There was an instant outpouring of sympathy for the young victims of the plague, in the aftermath of these events, but while both were interred in dedicated tombs, only Müller would receive more lasting honours. In accordance with 19th century ideals, his refusal to take medication and his decision to self-isolate were widely interpreted as heroic gestures and a hastily drawn-up committee paid for a statue directly comparing him to a hero of ancient Roman folklore. While the young girl and her dreams – so vividly described in the press while she was alive – are as forgotten as the laboratory assistant Barisch, Müller’s statue still stands in a courtyard of the old hospital.

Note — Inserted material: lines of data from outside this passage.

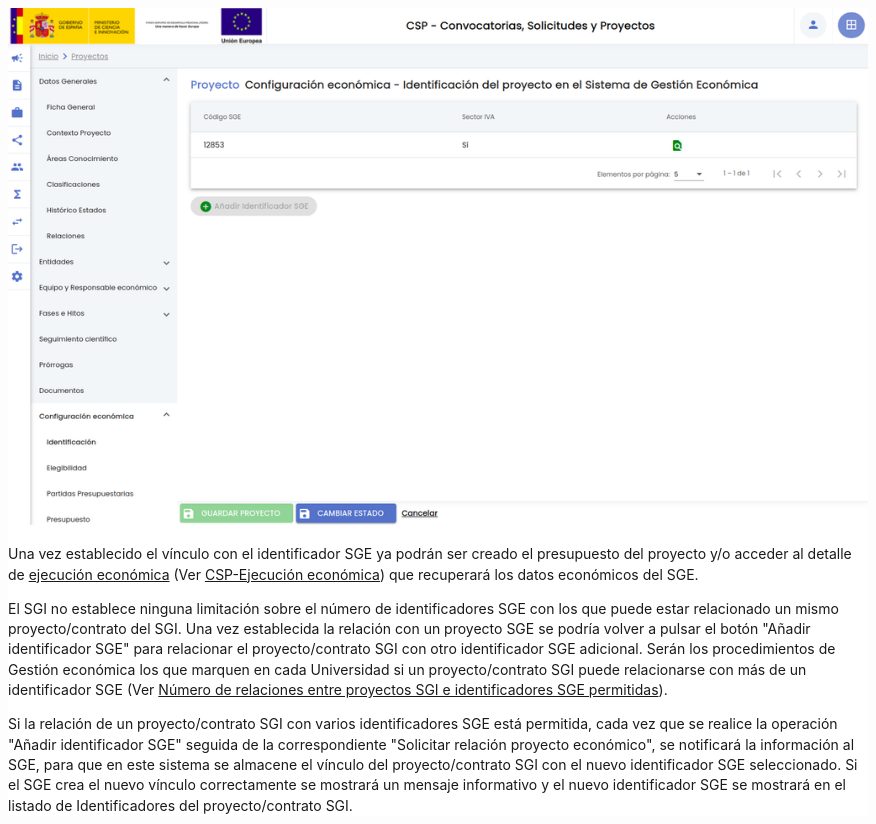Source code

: ![](/attachments/597852265/1009614878.png)

  


Una vez establecido el vínculo con el identificador SGE ya podrán ser creado el presupuesto del proyecto y/o acceder al detalle de [ejecución económica](https://confluence.um.es/confluence/pages/viewpage.action?pageId=141937936 "https://confluence.um.es/confluence/pages/viewpage.action?pageId=141937936") (Ver [CSP\-Ejecución económica](/hercules/sgi-sistema-de-gestion-de-investigacion/mdu-manual-de-usuario/mdu-perfil-unidad-de-gestion/mdu-perfil-unidad-de-gestion-modulo-csp/csp-ejecucion-economica.md "/hercules/sgi-sistema-de-gestion-de-investigacion/mdu-manual-de-usuario/mdu-perfil-unidad-de-gestion/mdu-perfil-unidad-de-gestion-modulo-csp/csp-ejecucion-economica.md")) que recuperará los datos económicos del SGE.

  


El SGI no establece ninguna limitación sobre el número de identificadores SGE con los que puede estar relacionado un mismo proyecto/contrato del SGI. Una vez establecida la relación con un proyecto SGE se podría volver a pulsar el botón "Añadir identificador SGE" para relacionar el proyecto/contrato SGI con otro identificador SGE adicional. Serán los procedimientos de Gestión económica los que marquen en cada Universidad si un proyecto/contrato SGI puede relacionarse con más de un identificador SGE (Ver  [Número de relaciones entre proyectos SGI e identificadores SGE permitidas](#CSPProyectosConfiguracióneconómica-relacion_sgi_sge "#CSPProyectosConfiguracióneconómica-relacion_sgi_sge")). 

Si la relación de un proyecto/contrato SGI con varios identificadores SGE está permitida, cada vez que se realice la operación "Añadir identificador SGE" seguida de la correspondiente "Solicitar relación proyecto económico", se notificará la información al SGE, para que en este sistema se almacene el vínculo del proyecto/contrato SGI con el nuevo identificador SGE seleccionado. Si el SGE crea el nuevo vínculo correctamente se mostrará un mensaje informativo y el nuevo identificador SGE se mostrará en el listado de Identificadores del proyecto/contrato SGI.
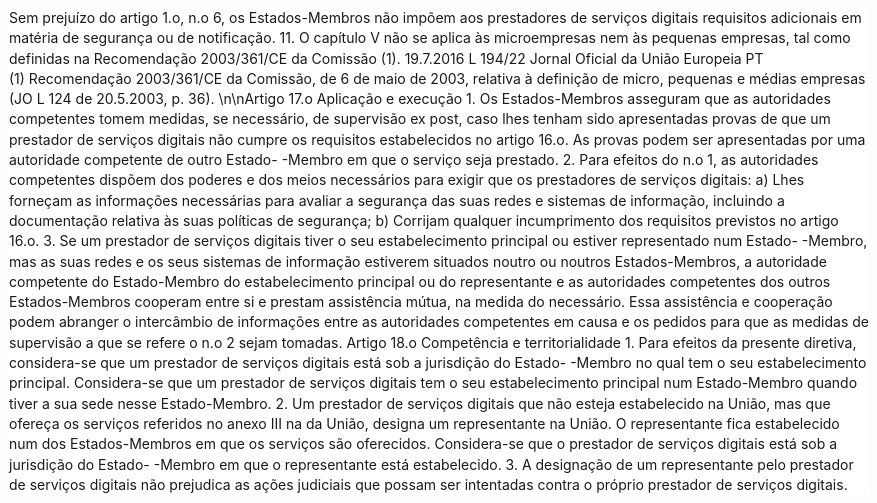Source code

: Sem prejuízo do artigo 1.o, n.o 6, os Estados-Membros não impõem aos prestadores de serviços digitais requisitos 
adicionais em matéria de segurança ou de notificação. 
11.
O capítulo V não se aplica às microempresas nem às pequenas empresas, tal como definidas na Recomendação 
2003/361/CE da Comissão (1). 
19.7.2016 
L 194/22 
Jornal Oficial da União Europeia 
PT     
(1) Recomendação 2003/361/CE da Comissão, de 6 de maio de 2003, relativa à definição de micro, pequenas e médias empresas (JO L 124 
de 20.5.2003, p. 36). 
\n\nArtigo 17.o 
Aplicação e execução 
1.
Os Estados-Membros asseguram que as autoridades competentes tomem medidas, se necessário, de supervisão ex 
post, caso lhes tenham sido apresentadas provas de que um prestador de serviços digitais não cumpre os requisitos 
estabelecidos no artigo 16.o. As provas podem ser apresentadas por uma autoridade competente de outro Estado-
-Membro em que o serviço seja prestado. 
2.
Para efeitos do n.o 1, as autoridades competentes dispõem dos poderes e dos meios necessários para exigir que os 
prestadores de serviços digitais: 
a)  Lhes forneçam as informações necessárias para avaliar a segurança das suas redes e sistemas de informação, incluindo 
a documentação relativa às suas políticas de segurança; 
b)  Corrijam qualquer incumprimento dos requisitos previstos no artigo 16.o. 
3.
Se um prestador de serviços digitais tiver o seu estabelecimento principal ou estiver representado num Estado-
-Membro, mas as suas redes e os seus sistemas de informação estiverem situados noutro ou noutros Estados-Membros, 
a autoridade competente do Estado-Membro do estabelecimento principal ou do representante e as autoridades 
competentes dos outros Estados-Membros cooperam entre si e prestam assistência mútua, na medida do necessário. Essa 
assistência e cooperação podem abranger o intercâmbio de informações entre as autoridades competentes em causa e os 
pedidos para que as medidas de supervisão a que se refere o n.o 2 sejam tomadas. 
Artigo 18.o 
Competência e territorialidade 
1.
Para efeitos da presente diretiva, considera-se que um prestador de serviços digitais está sob a jurisdição do Estado-
-Membro no qual tem o seu estabelecimento principal. Considera-se que um prestador de serviços digitais tem o seu 
estabelecimento principal num Estado-Membro quando tiver a sua sede nesse Estado-Membro. 
2.
Um prestador de serviços digitais que não esteja estabelecido na União, mas que ofereça os serviços referidos no 
anexo III na da União, designa um representante na União. O representante fica estabelecido num dos Estados-Membros 
em que os serviços são oferecidos. Considera-se que o prestador de serviços digitais está sob a jurisdição do Estado-
-Membro em que o representante está estabelecido. 
3.
A designação de um representante pelo prestador de serviços digitais não prejudica as ações judiciais que possam 
ser intentadas contra o próprio prestador de serviços digitais. 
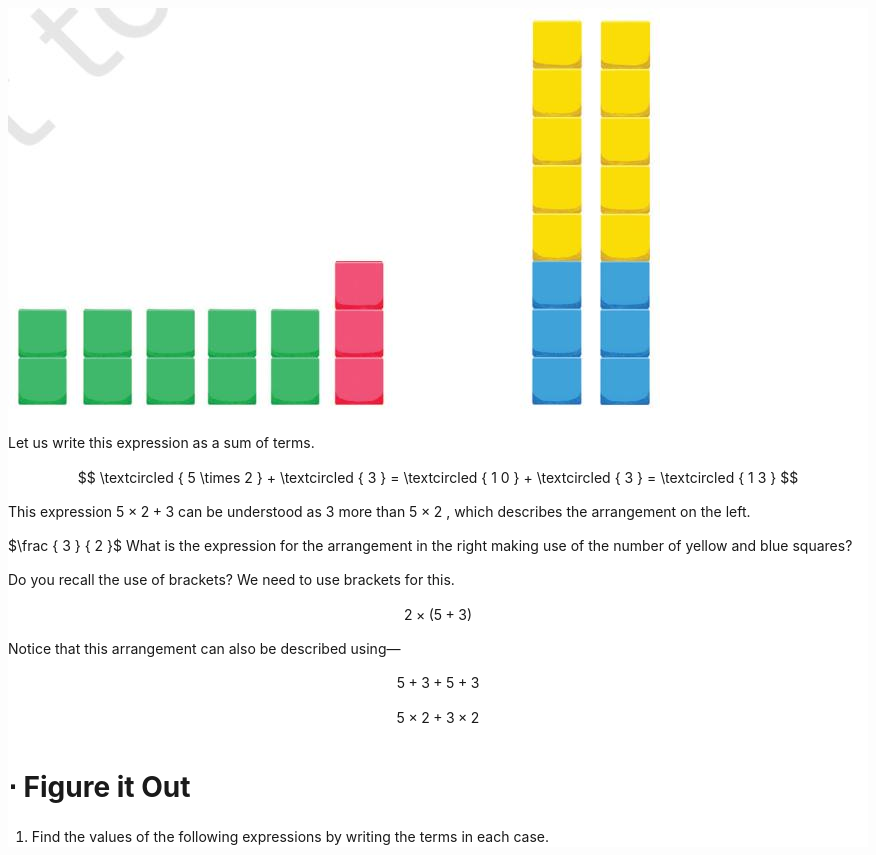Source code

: ![](images/97c88bfda76eb1338f57ea68a97867f416c0ea71f993006bd9010c7efe525f4a.jpg)

Let us write this expression as a sum of terms.

$$
\textcircled { 5 \times 2 } + \textcircled { 3 } = \textcircled { 1 0 } + \textcircled { 3 } = \textcircled { 1 3 }
$$

This expression $5 \times 2 + 3$ can be understood as 3 more than $5 \times 2$ , which describes the arrangement on the left.

$\frac { 3 } { 2 }$ What is the expression for the arrangement in the right making use of the number of yellow and blue squares?

Do you recall the use of brackets? We need to use brackets for this.

$$
2 \times ( 5 + 3 )
$$

Notice that this arrangement can also be described using—

$$
5 + 3 + 5 + 3
$$

$$
5 \times 2 + 3 \times 2
$$

# $\cdot$ Figure it Out

1. Find the values of the following expressions by writing the terms in each case.
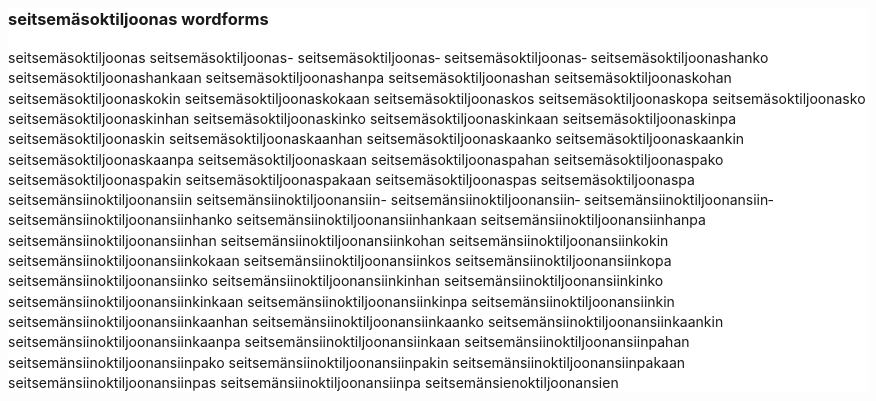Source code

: 
### seitsemäsoktiljoonas wordforms

seitsemäsoktiljoonas
seitsemäsoktiljoonas-
seitsemäsoktiljoonas‐
seitsemäsoktiljoonas‑
seitsemäsoktiljoonashanko
seitsemäsoktiljoonashankaan
seitsemäsoktiljoonashanpa
seitsemäsoktiljoonashan
seitsemäsoktiljoonaskohan
seitsemäsoktiljoonaskokin
seitsemäsoktiljoonaskokaan
seitsemäsoktiljoonaskos
seitsemäsoktiljoonaskopa
seitsemäsoktiljoonasko
seitsemäsoktiljoonaskinhan
seitsemäsoktiljoonaskinko
seitsemäsoktiljoonaskinkaan
seitsemäsoktiljoonaskinpa
seitsemäsoktiljoonaskin
seitsemäsoktiljoonaskaanhan
seitsemäsoktiljoonaskaanko
seitsemäsoktiljoonaskaankin
seitsemäsoktiljoonaskaanpa
seitsemäsoktiljoonaskaan
seitsemäsoktiljoonaspahan
seitsemäsoktiljoonaspako
seitsemäsoktiljoonaspakin
seitsemäsoktiljoonaspakaan
seitsemäsoktiljoonaspas
seitsemäsoktiljoonaspa
seitsemänsiinoktiljoonansiin
seitsemänsiinoktiljoonansiin-
seitsemänsiinoktiljoonansiin‐
seitsemänsiinoktiljoonansiin‑
seitsemänsiinoktiljoonansiinhanko
seitsemänsiinoktiljoonansiinhankaan
seitsemänsiinoktiljoonansiinhanpa
seitsemänsiinoktiljoonansiinhan
seitsemänsiinoktiljoonansiinkohan
seitsemänsiinoktiljoonansiinkokin
seitsemänsiinoktiljoonansiinkokaan
seitsemänsiinoktiljoonansiinkos
seitsemänsiinoktiljoonansiinkopa
seitsemänsiinoktiljoonansiinko
seitsemänsiinoktiljoonansiinkinhan
seitsemänsiinoktiljoonansiinkinko
seitsemänsiinoktiljoonansiinkinkaan
seitsemänsiinoktiljoonansiinkinpa
seitsemänsiinoktiljoonansiinkin
seitsemänsiinoktiljoonansiinkaanhan
seitsemänsiinoktiljoonansiinkaanko
seitsemänsiinoktiljoonansiinkaankin
seitsemänsiinoktiljoonansiinkaanpa
seitsemänsiinoktiljoonansiinkaan
seitsemänsiinoktiljoonansiinpahan
seitsemänsiinoktiljoonansiinpako
seitsemänsiinoktiljoonansiinpakin
seitsemänsiinoktiljoonansiinpakaan
seitsemänsiinoktiljoonansiinpas
seitsemänsiinoktiljoonansiinpa
seitsemänsienoktiljoonansien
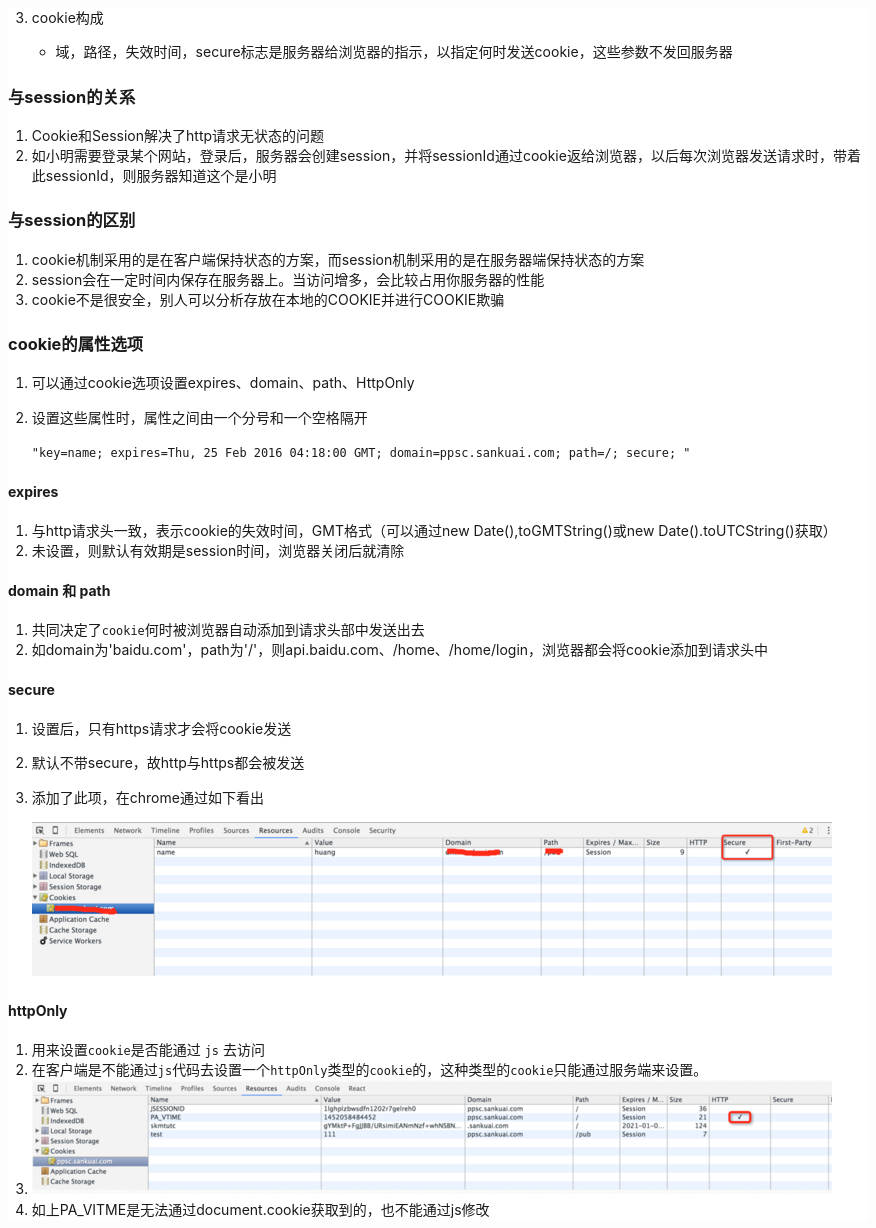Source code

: 3. cookie构成

   - 域，路径，失效时间，secure标志是服务器给浏览器的指示，以指定何时发送cookie，这些参数不发回服务器

### 与session的关系

1. Cookie和Session解决了http请求无状态的问题
2. 如小明需要登录某个网站，登录后，服务器会创建session，并将sessionId通过cookie返给浏览器，以后每次浏览器发送请求时，带着此sessionId，则服务器知道这个是小明

### 与session的区别

1. cookie机制采用的是在客户端保持状态的方案，而session机制采用的是在服务器端保持状态的方案
2. session会在一定时间内保存在服务器上。当访问增多，会比较占用你服务器的性能
3. cookie不是很安全，别人可以分析存放在本地的COOKIE并进行COOKIE欺骗

### cookie的属性选项

1. 可以通过cookie选项设置expires、domain、path、HttpOnly

2. 设置这些属性时，属性之间由一个分号和一个空格隔开

	`"key=name; expires=Thu, 25 Feb 2016 04:18:00 GMT; domain=ppsc.sankuai.com; path=/; secure; "`

#### expires

1. 与http请求头一致，表示cookie的失效时间，GMT格式（可以通过new Date(),toGMTString()或new Date().toUTCString()获取）
2. 未设置，则默认有效期是session时间，浏览器关闭后就清除

#### domain 和 path

1. 共同决定了`cookie`何时被浏览器自动添加到请求头部中发送出去
2. 如domain为'baidu.com'，path为'/'，则api.baidu.com、/home、/home/login，浏览器都会将cookie添加到请求头中

#### secure

1. 设置后，只有https请求才会将cookie发送

2. 默认不带secure，故http与https都会被发送

3. 添加了此项，在chrome通过如下看出

	![å¾çæè¿°](4-HTTP.assets/2691230866-56dd2f7d11728_articlex.png)

#### httpOnly

1. 用来设置`cookie`是否能通过 `js` 去访问
2. 在客户端是不能通过`js`代码去设置一个`httpOnly`类型的`cookie`的，这种类型的`cookie`只能通过服务端来设置。
3. ![å¾çæè¿°](4-HTTP.assets/1857238552-56dd2f9b1f80f_articlex.png)
4. 如上PA_VITME是无法通过document.cookie获取到的，也不能通过js修改
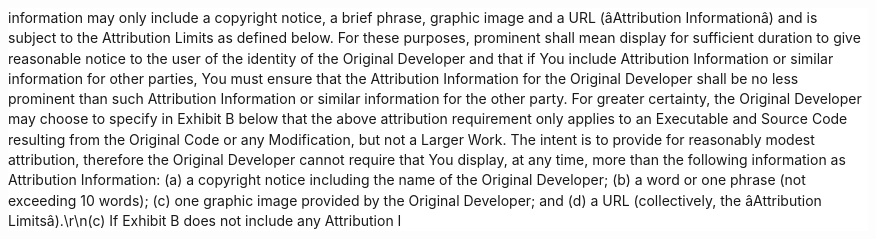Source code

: information may only include a copyright notice, a brief phrase, graphic image and a URL (âAttribution Informationâ) and is subject to the Attribution Limits as defined below. For these purposes, prominent shall mean display for sufficient duration to give reasonable notice to the user of the identity of the Original Developer and that if You include Attribution Information or similar information for other parties, You must ensure that the Attribution Information for the Original Developer shall be no less prominent than such Attribution Information or similar information for the other party. For greater certainty, the Original Developer may choose to specify in Exhibit B below that the above attribution requirement only applies to an Executable and Source Code resulting from the Original Code or any Modification, but not a Larger Work. The intent is to provide for reasonably modest attribution, therefore the Original Developer cannot require that You display, at any time, more than the following information as Attribution Information: (a) a copyright notice including the name of the Original Developer; (b) a word or one phrase (not exceeding 10 words); (c) one graphic image provided by the Original Developer; and (d) a URL (collectively, the âAttribution Limitsâ).\r\n(c) If Exhibit B does not include any Attribution I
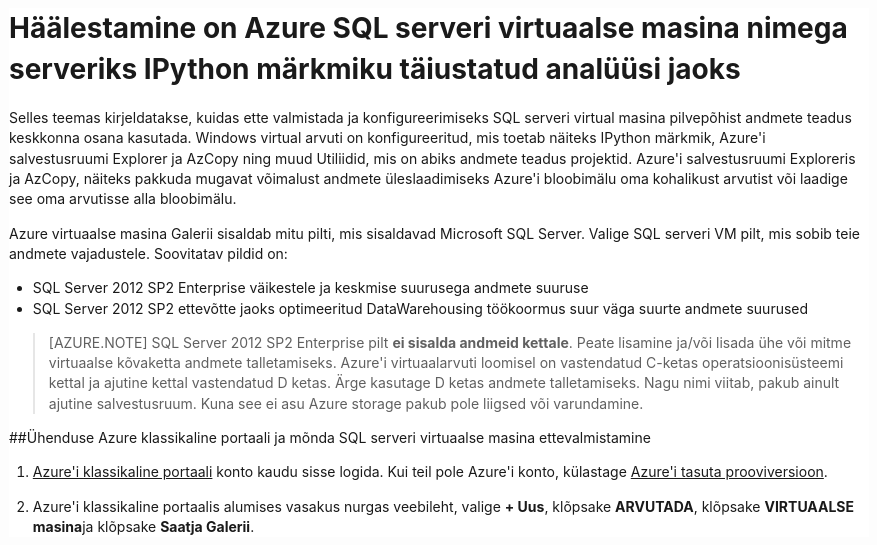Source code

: <properties
    pageTitle="SQL serveri virtuaalse masina nimega serveriks IPython märkmiku häälestamine | Microsoft Azure'i"
    description="Määrake üles andmete teadus virtuaalse masina SQL serveri ja IPython serveriga."
    services="machine-learning"
    documentationCenter=""
    authors="bradsev" 
    manager="jhubbard"
    editor="cgronlun" />

<tags
    ms.service="machine-learning"
    ms.workload="data-services"
    ms.tgt_pltfrm="na"
    ms.devlang="na"
    ms.topic="article"
    ms.date="09/19/2016"
    ms.author="xibingao;bradsev" />

# <a name="set-up-an-azure-sql-server-virtual-machine-as-an-ipython-notebook-server-for-advanced-analytics"></a>Häälestamine on Azure SQL serveri virtuaalse masina nimega serveriks IPython märkmiku täiustatud analüüsi jaoks

Selles teemas kirjeldatakse, kuidas ette valmistada ja konfigureerimiseks SQL serveri virtual masina pilvepõhist andmete teadus keskkonna osana kasutada. Windows virtual arvuti on konfigureeritud, mis toetab näiteks IPython märkmik, Azure'i salvestusruumi Explorer ja AzCopy ning muud Utiliidid, mis on abiks andmete teadus projektid. Azure'i salvestusruumi Exploreris ja AzCopy, näiteks pakkuda mugavat võimalust andmete üleslaadimiseks Azure'i bloobimälu oma kohalikust arvutist või laadige see oma arvutisse alla bloobimälu.

Azure virtuaalse masina Galerii sisaldab mitu pilti, mis sisaldavad Microsoft SQL Server. Valige SQL serveri VM pilt, mis sobib teie andmete vajadustele. Soovitatav pildid on:

- SQL Server 2012 SP2 Enterprise väikestele ja keskmise suurusega andmete suuruse
- SQL Server 2012 SP2 ettevõtte jaoks optimeeritud DataWarehousing töökoormus suur väga suurte andmete suurused

 > [AZURE.NOTE] SQL Server 2012 SP2 Enterprise pilt **ei sisalda andmeid kettale**. Peate lisamine ja/või lisada ühe või mitme virtuaalse kõvaketta andmete talletamiseks. Azure'i virtuaalarvuti loomisel on vastendatud C-ketas operatsioonisüsteemi kettal ja ajutine kettal vastendatud D ketas. Ärge kasutage D ketas andmete talletamiseks. Nagu nimi viitab, pakub ainult ajutine salvestusruum. Kuna see ei asu Azure storage pakub pole liigsed või varundamine.


##<a name="Provision"></a>Ühenduse Azure klassikaline portaali ja mõnda SQL serveri virtuaalse masina ettevalmistamine

1.  [Azure'i klassikaline portaali](http://manage.windowsazure.com/) konto kaudu sisse logida.
    Kui teil pole Azure'i konto, külastage [Azure'i tasuta prooviversioon](https://azure.microsoft.com/pricing/free-trial/).

2.  Azure'i klassikaline portaalis alumises vasakus nurgas veebileht, valige **+ Uus**, klõpsake **ARVUTADA**, klõpsake **VIRTUAALSE masina**ja klõpsake **Saatja Galerii**.


[1]: ./media/machine-learning-data-science-setup-sql-server-virtual-machine/selectsqlvmimg.png
[2]: ./media/machine-learning-data-science-setup-sql-server-virtual-machine/4vm-config.png
[3]: ./media/machine-learning-data-science-setup-sql-server-virtual-machine/sqlvmports.png
[4]: ./media/machine-learning-data-science-setup-sql-server-virtual-machine/vmpostopts.png
[6]: ./media/machine-learning-data-science-setup-sql-server-virtual-machine/19connect-to-server.png
[7]: ./media/machine-learning-data-science-setup-sql-server-virtual-machine/20server-properties.png
[8]: ./media/machine-learning-data-science-setup-sql-server-virtual-machine/21mixed-mode.png
[9]: ./media/machine-learning-data-science-setup-sql-server-virtual-machine/22restart2.png
[10]: ./media/machine-learning-data-science-setup-sql-server-virtual-machine/23new-login.png
[11]: ./media/machine-learning-data-science-setup-sql-server-virtual-machine/24test-login.png
[12]: ./media/machine-learning-data-science-setup-sql-server-virtual-machine/25sysadmin.png
[13]: ./media/machine-learning-data-science-setup-sql-server-virtual-machine/amlreader.png
[15]: ./media/machine-learning-data-science-setup-sql-server-virtual-machine/vmshutdown.png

Without a plaque to commemorate the thousands the plague killed the same year all over the world or his colleagues that died in Vienna, it serves as a curious reminder of the fickleness of public memory.
Dr Jakob Lehne was born in Vienna and educated at King’s College London, the London School of Economics and Humboldt University Berlin. In 2015, he finished his PhD in history at the European University Institute, Florence. He is currently working as a researcher and curator at the Collections of the Medical University of Vienna, where he studies history of medicine, in particularly the history of epidemics and gynaecology.